*** Data section ***
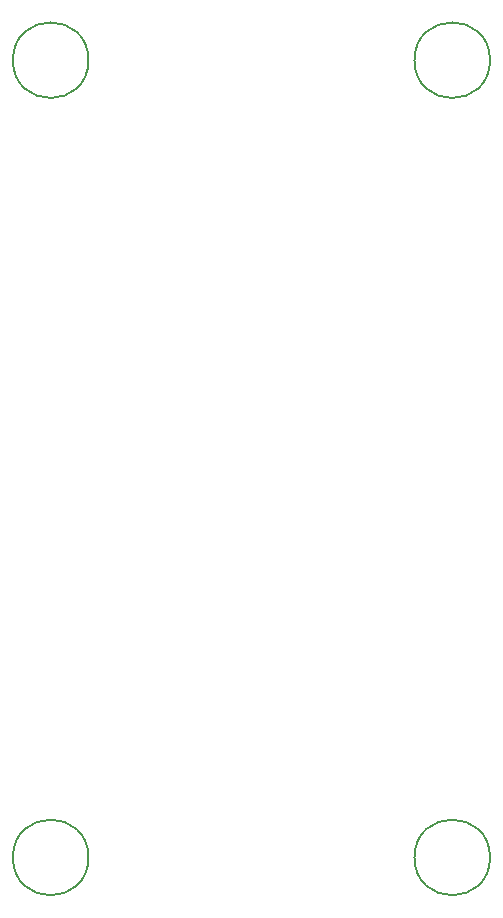
<source format=gbr>
%TF.GenerationSoftware,KiCad,Pcbnew,8.0.2*%
%TF.CreationDate,2024-09-07T15:44:48+02:00*%
%TF.ProjectId,OS-servoDriver,4f532d73-6572-4766-9f44-72697665722e,rev?*%
%TF.SameCoordinates,Original*%
%TF.FileFunction,Other,Comment*%
%FSLAX46Y46*%
G04 Gerber Fmt 4.6, Leading zero omitted, Abs format (unit mm)*
G04 Created by KiCad (PCBNEW 8.0.2) date 2024-09-07 15:44:48*
%MOMM*%
%LPD*%
G01*
G04 APERTURE LIST*
%ADD10C,0.150000*%
G04 APERTURE END LIST*
D10*
%TO.C,REF\u002A\u002A*%
X107200000Y-105000000D02*
G75*
G02*
X100800000Y-105000000I-3200000J0D01*
G01*
X100800000Y-105000000D02*
G75*
G02*
X107200000Y-105000000I3200000J0D01*
G01*
X141200000Y-105000000D02*
G75*
G02*
X134800000Y-105000000I-3200000J0D01*
G01*
X134800000Y-105000000D02*
G75*
G02*
X141200000Y-105000000I3200000J0D01*
G01*
X141200000Y-172500000D02*
G75*
G02*
X134800000Y-172500000I-3200000J0D01*
G01*
X134800000Y-172500000D02*
G75*
G02*
X141200000Y-172500000I3200000J0D01*
G01*
X107200000Y-172500000D02*
G75*
G02*
X100800000Y-172500000I-3200000J0D01*
G01*
X100800000Y-172500000D02*
G75*
G02*
X107200000Y-172500000I3200000J0D01*
G01*
%TD*%
M02*

</source>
*** End of Data section ***
Task directions
Pictures stay out; everything else in the records above gets copied exactly.

Response to this task
<source format=gbr>
%TF.GenerationSoftware,KiCad,Pcbnew,8.0.2*%
%TF.CreationDate,2024-09-07T15:44:48+02:00*%
%TF.ProjectId,OS-servoDriver,4f532d73-6572-4766-9f44-72697665722e,rev?*%
%TF.SameCoordinates,Original*%
%TF.FileFunction,Other,Comment*%
%FSLAX46Y46*%
G04 Gerber Fmt 4.6, Leading zero omitted, Abs format (unit mm)*
G04 Created by KiCad (PCBNEW 8.0.2) date 2024-09-07 15:44:48*
%MOMM*%
%LPD*%
G01*
G04 APERTURE LIST*
%ADD10C,0.150000*%
G04 APERTURE END LIST*
D10*
%TO.C,REF\u002A\u002A*%
X107200000Y-105000000D02*
G75*
G02*
X100800000Y-105000000I-3200000J0D01*
G01*
X100800000Y-105000000D02*
G75*
G02*
X107200000Y-105000000I3200000J0D01*
G01*
X141200000Y-105000000D02*
G75*
G02*
X134800000Y-105000000I-3200000J0D01*
G01*
X134800000Y-105000000D02*
G75*
G02*
X141200000Y-105000000I3200000J0D01*
G01*
X141200000Y-172500000D02*
G75*
G02*
X134800000Y-172500000I-3200000J0D01*
G01*
X134800000Y-172500000D02*
G75*
G02*
X141200000Y-172500000I3200000J0D01*
G01*
X107200000Y-172500000D02*
G75*
G02*
X100800000Y-172500000I-3200000J0D01*
G01*
X100800000Y-172500000D02*
G75*
G02*
X107200000Y-172500000I3200000J0D01*
G01*
%TD*%
M02*

</source>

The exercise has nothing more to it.